(TEXTO DO DOCUMENTO):
%%
Com a carga tributária em patamar histórico, os brasileiros sentem cada vez mais o peso dos impostos no dia a dia, especialmente no consumo, sem perceber retorno proporcional em serviços públicos. O tema ganha força em 2026, ano eleitoral, e especialistas apontam caminhos para aliviar esse impacto sem a necessidade imediata de cortar tributos.
Dados mais recentes indicam que a carga tributária brasileira atingiu nível recorde em relação ao Produto Interno Bruto (PIB). Embora o país ainda esteja abaixo da média de nações mais ricas, o percentual é superior ao de outros países da América Latina. O problema, segundo analistas, está menos no quanto se paga e mais em como esses recursos retornam para a população.
Áreas como saúde, educação, infraestrutura e segurança concentram grande parte das críticas. Apesar de contar com políticas públicas amplas, como o Sistema Único de Saúde (SUS), a percepção é de que os serviços oferecidos ainda não acompanham o volume arrecadado, o que alimenta a rejeição social aos impostos.
Outro ponto destacado é a forma desigual de cobrança. No Brasil, os tributos sobre consumo representam a maior fatia da arrecadação, impactando proporcionalmente mais as famílias de baixa renda. Já impostos sobre renda e patrimônio têm peso menor, fazendo com que os mais pobres comprometam parcela maior de seus ganhos com tributos.
Especialistas defendem que uma revisão nos gastos públicos pode reduzir essa distorção. Um dos focos está nos subsídios e benefícios fiscais concedidos a setores específicos da economia, que representam centenas de bilhões de reais por ano. A avaliação é que parte desses incentivos poderia ser revista, especialmente quando não há retorno social claro.
Entre as alternativas em discussão está o cashback tributário, previsto na reforma tributária, que devolverá parte dos impostos pagos no consumo às famílias de menor renda. A medida busca reduzir o impacto direto no orçamento e aumentar a sensação de justiça fiscal.
Mudanças recentes no Imposto de Renda também caminham nesse sentido, com ampliação da faixa de isenção e redução gradual para rendas intermediárias. Para compensar, o governo passou a cobrar uma alíquota mínima sobre altas rendas e a tributar dividendos mais elevados.
A expectativa é que essas medidas tornem o sistema mais equilibrado, aliviem o peso sobre quem ganha menos e estimulem a economia, ao liberar renda para consumo e investimentos.
%%
Com base no texto sobre a carga tributária, responda às perguntas a seguir.
1. Qual sistema é citado como exemplo de política pública ampla?
2. Quais tributos representam a maior fatia da arrecadação no Brasil?
3. O que o cashback tributário devolverá, e a quem?

(REGISTROS DE DADOS):
%%
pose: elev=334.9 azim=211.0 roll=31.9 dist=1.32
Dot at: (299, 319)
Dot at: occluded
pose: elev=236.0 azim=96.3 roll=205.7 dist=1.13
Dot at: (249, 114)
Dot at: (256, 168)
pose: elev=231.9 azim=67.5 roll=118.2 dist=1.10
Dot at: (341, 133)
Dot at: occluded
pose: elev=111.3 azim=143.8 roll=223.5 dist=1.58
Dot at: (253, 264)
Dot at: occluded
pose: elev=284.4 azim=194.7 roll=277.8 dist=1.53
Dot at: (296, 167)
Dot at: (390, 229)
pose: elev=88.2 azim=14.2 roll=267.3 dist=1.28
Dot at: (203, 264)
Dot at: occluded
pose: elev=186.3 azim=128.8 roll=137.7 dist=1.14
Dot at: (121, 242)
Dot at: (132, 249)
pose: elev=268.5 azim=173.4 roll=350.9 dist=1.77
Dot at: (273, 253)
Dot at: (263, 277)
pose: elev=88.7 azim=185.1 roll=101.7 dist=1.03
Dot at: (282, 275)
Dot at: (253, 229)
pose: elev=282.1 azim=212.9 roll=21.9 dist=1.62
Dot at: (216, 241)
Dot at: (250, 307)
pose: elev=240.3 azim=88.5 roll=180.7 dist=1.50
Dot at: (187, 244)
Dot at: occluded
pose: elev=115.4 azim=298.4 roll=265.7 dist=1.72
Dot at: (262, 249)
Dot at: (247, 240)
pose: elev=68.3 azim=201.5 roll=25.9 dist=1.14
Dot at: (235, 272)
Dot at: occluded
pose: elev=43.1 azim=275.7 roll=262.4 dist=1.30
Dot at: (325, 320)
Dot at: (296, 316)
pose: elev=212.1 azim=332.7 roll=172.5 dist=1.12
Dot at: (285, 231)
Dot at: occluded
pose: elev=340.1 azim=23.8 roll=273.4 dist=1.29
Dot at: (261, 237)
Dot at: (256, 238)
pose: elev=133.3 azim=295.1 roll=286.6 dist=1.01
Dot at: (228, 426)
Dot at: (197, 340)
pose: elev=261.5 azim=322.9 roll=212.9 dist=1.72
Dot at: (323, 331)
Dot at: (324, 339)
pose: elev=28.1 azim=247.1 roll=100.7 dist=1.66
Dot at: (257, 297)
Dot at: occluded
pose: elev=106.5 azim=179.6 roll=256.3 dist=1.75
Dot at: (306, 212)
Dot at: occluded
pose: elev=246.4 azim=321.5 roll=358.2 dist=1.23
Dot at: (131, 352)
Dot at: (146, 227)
%%
(RESOLUÇÃO ESCRITA):
1. O Sistema Único de Saúde (SUS).
2. Os tributos sobre consumo.
3. Parte dos impostos pagos no consumo, às famílias de menor renda.